The Home Theater Audio Video Receiver - or AVR - is a commonplace but complex product that is the brains and brawn at the center of most home theaters. The critical functions of an AVR include input switching, volume control, digital signal processing (in particular bass management and room correction) and power amplification.
At least three 18Gpbs inputs with reliable HDMI switching that support High Dynamic Range (HDR) content, including HDR10 and Dolby Vision.
Room correction that improves sound quality (many don't) and allows flexibility in top correction frequency and target curve. We prefer Dirac Live.
7.1.4 channel audio processing with support for Dolby Atmos and DTS.X.
At least 7 channels of internal power amplification delivering 80 Watts per channel (all channels driven).
NAD's top AVR. The T777v3 is a recent addition to our recommendations. 7 channels of 80W/ch all channels driven power amplification, 18Gbps HDR capable HDMI switching, Dirac Live and integrated Bluesound music streaming capability. Dolby Atmos but no DTS.X. Two year warranty.
Sound quality is good, but it's not quite up to the level of the AudioControl AVR-7. At $2500, it's a solid choice and our low cost recommendation.
The AVR-7, at $4200, is AudioControl's lowest cost AVR. It's assembled in the US and has a 5 year warranty.
This AVR offers 7 channels of 100W/ch all channels driven power amplification, 18Gbps HDR capable HDMI switching and Dirac Live. Dolby Atmos and DTS.X are supported. It's also rack mountable.
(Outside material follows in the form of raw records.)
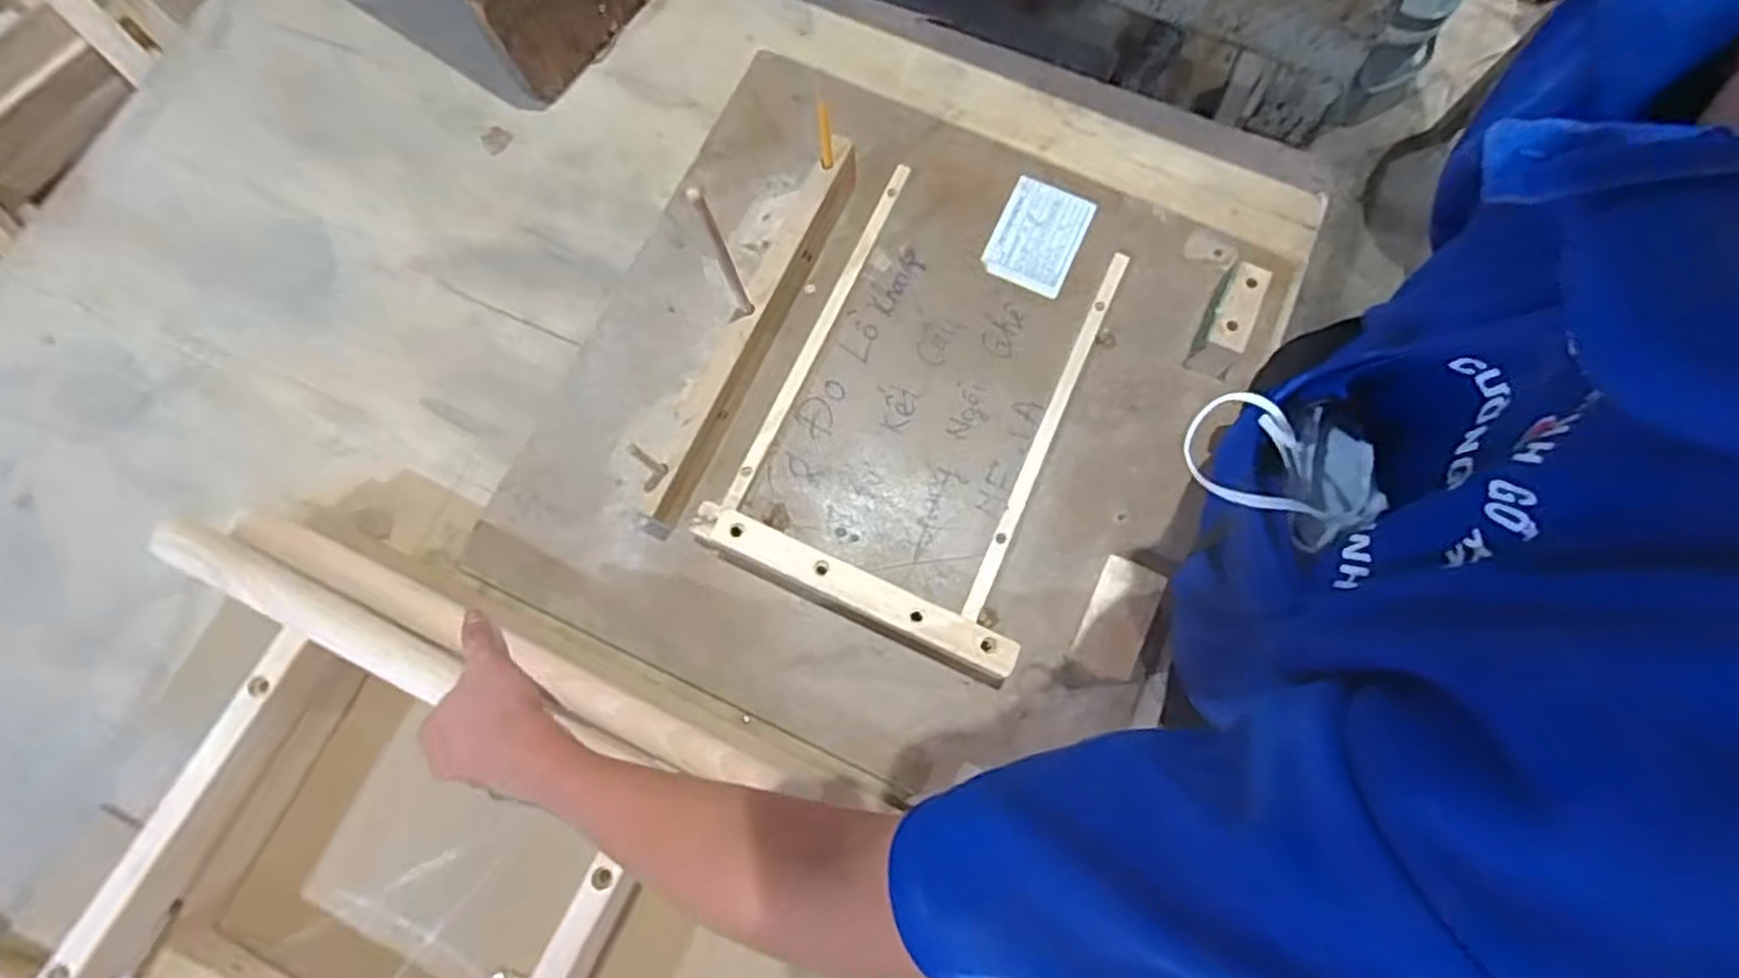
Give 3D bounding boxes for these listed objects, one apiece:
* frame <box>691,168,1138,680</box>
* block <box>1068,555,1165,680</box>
[{"bbox_3d":[0.053,-0.078,0.640,0.266,0.055,0.388,21,78,6],"label":"frame"},{"bbox_3d":[0.195,0.101,0.608,0.049,0.031,0.087,26,79,7],"label":"block"}]

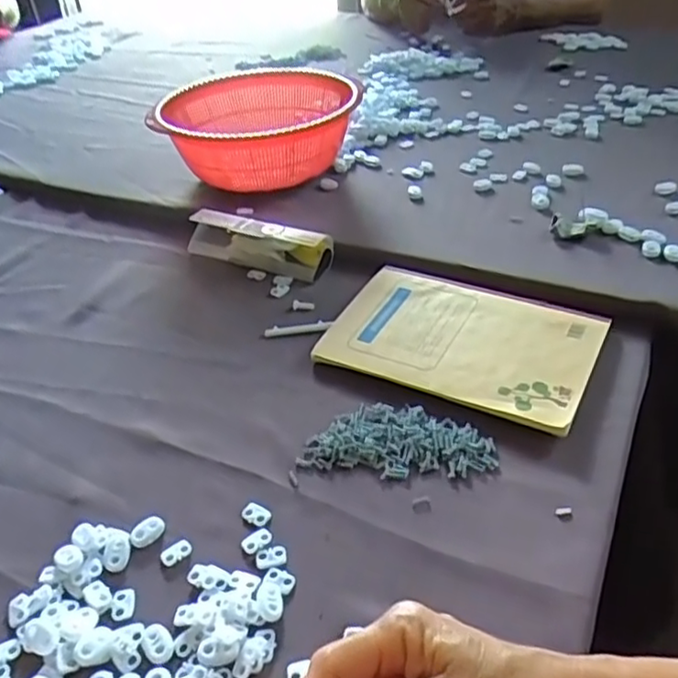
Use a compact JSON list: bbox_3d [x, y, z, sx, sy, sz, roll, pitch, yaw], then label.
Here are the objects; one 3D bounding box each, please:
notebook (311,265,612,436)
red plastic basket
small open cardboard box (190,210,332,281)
[{"bbox_3d":[0.101,0.000,0.543,0.203,0.013,0.143,16,43,26],"label":"notebook"},{"bbox_3d":[-0.092,-0.240,0.784,0.218,0.101,0.237,-1,38,7],"label":"red plastic basket"},{"bbox_3d":[-0.082,-0.098,0.669,0.154,0.037,0.046,17,44,27],"label":"small open cardboard box"}]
Sound quality is exceptional, and HDMI switching solid. With 6 or 8 ohm, high sensitivity speakers, this isn't far off reference sound quality. It's our go-to AVR and highly recommended.
Yamaha, NAD and AudioControl are our main AVR brands. We also have access to Marantz, Denon, Sony, Onkyo and Integra. Beyond the AVR recommendations above, there are some lower and higher cost models that may be better suited to your project. Yamaha, for example, offer their AVENTAGE line of AVRs from $550 (7 processed channels only), whilst NAD's T758v3 at $1300 has 11 processed channels and Dirac Live but has limited power output and only three HDMI inputs. At higher price points, AudioControl's AVR-9 offers 200W/4 ohms to drive lower impedance speakers.